La morte di “Berna”
«Con lui sul Cerro Torre
Era meticoloso e prudente»

Fabio Salini, istruttore nazionale di alpinismo, ricorda Matteo Bernasconi, morto sul pizzo del Diavolo

«Ci eravamo ripromessi di trovarci per una sciata telemark, ma gli impegni, prima, e l’emergenza sanitaria, poi, non ce l’hanno permesso. Ora non sarà più possibile».

Fabio Salini, alpinista valchiavennasco e istruttore nazionale guide alpine, ricorda l’amico Matteo Bernasconi, il “Berna”, che ha perso la vita martedì travolto da una valanga durante un’escursione scialpinistica sul Pizzo del Diavolo, nel territorio comunale di Castello dell’Acqua.

Salini e Bernasconi nel dicembre del 2008 sono stati protagonisti di un’esperienza eccezionale in Patagonia: sono arrivati in cima al Cerro Torre dalla parete Ovest compiendo la sesta ripetizione assoluta e la prima ripetizione italiana della celebre e ormai leggendaria Via aperta dai Ragni nel 1974. Bernasconi, all’epoca 26enne, aveva deciso solo ad ottobre di tentare la salita, con soli 20 giorni a disposizione, viaggio compreso.

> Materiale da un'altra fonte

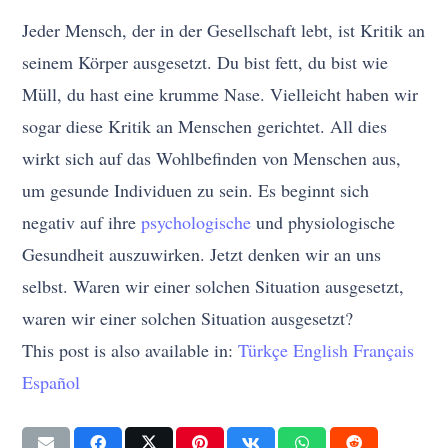
Jeder Mensch, der in der Gesellschaft lebt, ist Kritik an
seinem Körper ausgesetzt. Du bist fett, du bist wie
Müll, du hast eine krumme Nase. Vielleicht haben wir
sogar diese Kritik an Menschen gerichtet. All dies
wirkt sich auf das Wohlbefinden von Menschen aus,
um gesunde Individuen zu sein. Es beginnt sich
negativ auf ihre
psychologische
und physiologische
Gesundheit auszuwirken. Jetzt denken wir an uns
selbst. Waren wir einer solchen Situation ausgesetzt,
waren wir einer solchen Situation ausgesetzt?
This post is also available in:
Türkçe
English
Français
Español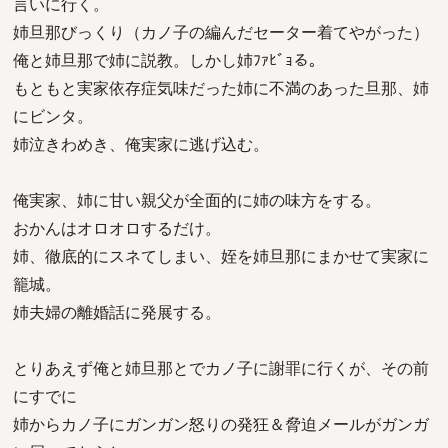
言いに行く。
姉旦那びっくり（カノ子の編んだセーター着てやがった）
俺と姉旦那で姉に説教。しかし姉ﾌｧﾋﾞｮる。
もともと実家依存症気味だった姉に不満のあった旦那、姉
にビンタ。
姉泣きわめき、俺実家に逃げ込む。
俺実家、姉に甘い親父が全面的に姉の味方をする。
おかんはオロオロするだけ。
姉、徹底的にスネてしまい、姪を姉旦那にまかせて実家に
籠城。
姉夫婦の離婚話に発展する。
とりあえず俺と姉旦那とでカノ子に謝罪に行くが、その前
にすでに
姉からカノ子にガンガン怒りの発狂＆脅迫メールがガンガ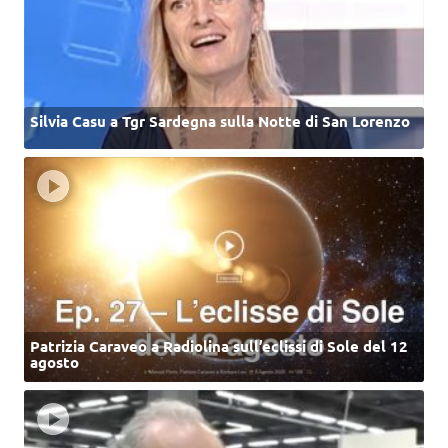
Silvia Casu a Tgr Sardegna sulla Notte di San Lorenzo
Patrizia Caraveo a Radiolina sull’eclissi di Sole del 12
agosto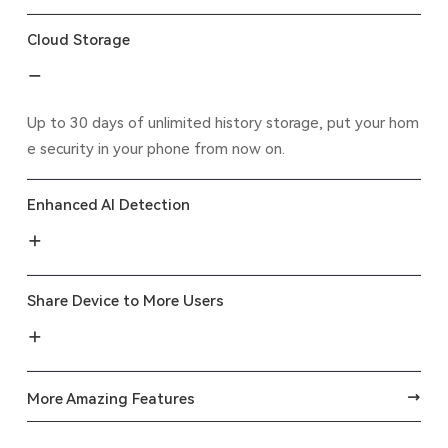
Cloud Storage
Up to 30 days of unlimited history storage, put your hom
e security in your phone from now on.
Enhanced AI Detection
Share Device to More Users
More Amazing Features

L’alpinista e istruttore valchiavennasco descrive il “Berna” come prudente e soprattutto molto meticoloso nei preparativi. «A tratti era quasi maniacale - dice Fabio Salini, sempre sorridendo -. Preparava nei dettagli e meticolosamente il materiale che occorreva, sapeva mettere a fuoco la gita. Ed era prudente. Ma la qualità che forse più lo rappresentava in montagna era la capacità di individuare sempre la linea da seguire. Quando si sale lungo un itinerario alpinistico, su una parete molto vasta, magari risalente agli anni Sessanta o pure prima, può essere difficile, è normale anche perdersi. Lui no, aveva un feeling incredibile con la linea da seguire, una qualità che non è da tutti».